• **EXERCISE 1**
According to the post on gratitude, where was the language school whose advertisement for teachers the aunt saw?

• **SELECTED TEXT**

As usual I was stuck when it came to deciding which three people I wanted to express gratitude to – as once again there are so many, I really didn’t know who to choose! But I finally decided on three and you’ll notice that there’s a theme with this post – other than gratitude – as all three people who I would like to express gratitude to have all played a major role in my career as a teacher for which I can never thank them enough.
1. MY AUNT
I’m really grateful to my aunt because after spotting an ad in the paper for a teaching position in London that she knew I would love, she informed me immediately. Mr. D and I were living in Devon at the time, working in student accommodation, and we HATED every second of it (not necessarily picturesque Devon but the job and the people we had to deal with.) We wanted to either come back to London or return to Bournemouth where we had previously been living but work was very thin on the ground so for the time being at least, we weren’t going anywhere.
Then I received a call from my aunt who, knowing that I wanted to go into teaching English, said that she’d seen an ad in the paper for teachers at a language school in Central London and that I should apply. So I did – and found out that I had two days to get down to London for an interview to see if I’d be accepted for the training program. Ever the optimist, I didn’t think I would pass the training, so I booked a coach ticket and headed over to London with just a week’s worth of clothes not knowing that I’d never be going back to Devon again…
2. P.B. – THE TRAINER
I had three trainers in total plus a lovely principal and I am grateful to all of them, for the opportunities, support and help that they had given me. But why I feel that I have to thank P.B. first and foremost is because he was the trainer who interviewed me and gave me the chance to train there. He seemed very no-nonsense and the kind of person who wouldn’t put up with any of my shenanigans, and he even warned me that the training program was very tough and intense and that even if I was accepted for the training, there was a chance that I might voluntarily drop out due to the pressure. Filling me with confidence, he wasn’t!

• **RECORDS FOR THIS TASK**
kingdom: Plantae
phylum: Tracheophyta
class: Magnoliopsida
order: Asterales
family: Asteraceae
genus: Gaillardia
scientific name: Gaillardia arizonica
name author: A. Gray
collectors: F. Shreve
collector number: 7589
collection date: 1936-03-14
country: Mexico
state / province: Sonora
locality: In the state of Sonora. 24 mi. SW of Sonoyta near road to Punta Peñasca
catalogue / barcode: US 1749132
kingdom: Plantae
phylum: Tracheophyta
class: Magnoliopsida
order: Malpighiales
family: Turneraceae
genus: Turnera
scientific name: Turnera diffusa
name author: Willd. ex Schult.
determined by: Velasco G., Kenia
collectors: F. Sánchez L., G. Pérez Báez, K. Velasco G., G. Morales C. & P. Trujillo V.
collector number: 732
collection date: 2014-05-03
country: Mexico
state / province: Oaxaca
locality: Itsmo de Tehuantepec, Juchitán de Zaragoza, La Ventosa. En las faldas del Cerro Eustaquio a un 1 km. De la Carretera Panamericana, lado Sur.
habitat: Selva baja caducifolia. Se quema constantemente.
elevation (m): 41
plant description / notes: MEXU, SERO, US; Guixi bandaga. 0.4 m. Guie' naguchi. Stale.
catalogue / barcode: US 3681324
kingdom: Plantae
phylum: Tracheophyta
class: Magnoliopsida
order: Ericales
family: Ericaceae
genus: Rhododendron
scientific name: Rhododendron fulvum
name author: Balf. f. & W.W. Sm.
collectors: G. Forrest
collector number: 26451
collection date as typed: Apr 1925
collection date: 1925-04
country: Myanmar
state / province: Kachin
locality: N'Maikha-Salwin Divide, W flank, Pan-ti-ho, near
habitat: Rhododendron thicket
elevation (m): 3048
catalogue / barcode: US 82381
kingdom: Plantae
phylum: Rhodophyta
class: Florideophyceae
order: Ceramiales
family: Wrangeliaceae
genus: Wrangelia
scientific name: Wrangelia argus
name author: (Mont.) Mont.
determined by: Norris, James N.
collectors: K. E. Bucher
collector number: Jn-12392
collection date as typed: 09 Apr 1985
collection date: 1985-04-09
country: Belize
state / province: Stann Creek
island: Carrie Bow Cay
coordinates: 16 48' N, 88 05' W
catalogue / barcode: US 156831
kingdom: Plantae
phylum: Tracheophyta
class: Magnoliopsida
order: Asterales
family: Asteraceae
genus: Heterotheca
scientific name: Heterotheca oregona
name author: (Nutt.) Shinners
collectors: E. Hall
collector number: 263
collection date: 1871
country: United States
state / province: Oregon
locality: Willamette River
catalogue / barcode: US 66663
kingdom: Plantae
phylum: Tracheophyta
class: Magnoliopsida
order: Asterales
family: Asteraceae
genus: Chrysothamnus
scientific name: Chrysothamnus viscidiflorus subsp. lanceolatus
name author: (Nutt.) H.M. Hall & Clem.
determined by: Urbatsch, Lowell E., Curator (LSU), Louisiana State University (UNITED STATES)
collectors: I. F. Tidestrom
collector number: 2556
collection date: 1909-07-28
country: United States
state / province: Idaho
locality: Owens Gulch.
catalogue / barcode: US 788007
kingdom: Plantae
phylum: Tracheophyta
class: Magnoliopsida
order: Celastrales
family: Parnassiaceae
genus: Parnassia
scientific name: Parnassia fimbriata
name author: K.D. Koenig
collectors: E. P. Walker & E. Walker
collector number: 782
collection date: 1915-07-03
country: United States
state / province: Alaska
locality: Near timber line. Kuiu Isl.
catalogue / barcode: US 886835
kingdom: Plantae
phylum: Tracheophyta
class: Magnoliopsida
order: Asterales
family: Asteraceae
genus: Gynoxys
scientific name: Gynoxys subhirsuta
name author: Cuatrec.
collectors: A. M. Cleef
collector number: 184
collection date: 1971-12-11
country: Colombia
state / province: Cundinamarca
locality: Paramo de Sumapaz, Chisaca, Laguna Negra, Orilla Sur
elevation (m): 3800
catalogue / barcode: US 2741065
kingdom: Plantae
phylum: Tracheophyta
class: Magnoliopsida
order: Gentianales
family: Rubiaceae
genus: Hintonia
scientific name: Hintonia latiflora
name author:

• **EXERCISE 2**
Render the lines of the listing, from the line with "island: Carrie Bow Cay" up to and including the line with "order: Celastrales", as a Markdown table with the columns Row and Line, leaving out blank lines.

• **OUTPUT 1**
Central London

• **OUTPUT 2**
| Row | Line |
|---|---|
| 1 | island: Carrie Bow Cay |
| 2 | coordinates: 16 48' N, 88 05' W |
| 3 | catalogue / barcode: US 156831 |
| 4 | kingdom: Plantae |
| 5 | phylum: Tracheophyta |
| 6 | class: Magnoliopsida |
| 7 | order: Asterales |
| 8 | family: Asteraceae |
| 9 | genus: Heterotheca |
| 10 | scientific name: Heterotheca oregona |
| 11 | name author: (Nutt.) Shinners |
| 12 | collectors: E. Hall |
| 13 | collector number: 263 |
| 14 | collection date: 1871 |
| 15 | country: United States |
| 16 | state / province: Oregon |
| 17 | locality: Willamette River |
| 18 | catalogue / barcode: US 66663 |
| 19 | kingdom: Plantae |
| 20 | phylum: Tracheophyta |
| 21 | class: Magnoliopsida |
| 22 | order: Asterales |
| 23 | family: Asteraceae |
| 24 | genus: Chrysothamnus |
| 25 | scientific name: Chrysothamnus viscidiflorus subsp. lanceolatus |
| 26 | name author: (Nutt.) H.M. Hall & Clem. |
| 27 | determined by: Urbatsch, Lowell E., Curator (LSU), Louisiana State University (UNITED STATES) |
| 28 | collectors: I. F. Tidestrom |
| 29 | collector number: 2556 |
| 30 | collection date: 1909-07-28 |
| 31 | country: United States |
| 32 | state / province: Idaho |
| 33 | locality: Owens Gulch. |
| 34 | catalogue / barcode: US 788007 |
| 35 | kingdom: Plantae |
| 36 | phylum: Tracheophyta |
| 37 | class: Magnoliopsida |
| 38 | order: Celastrales |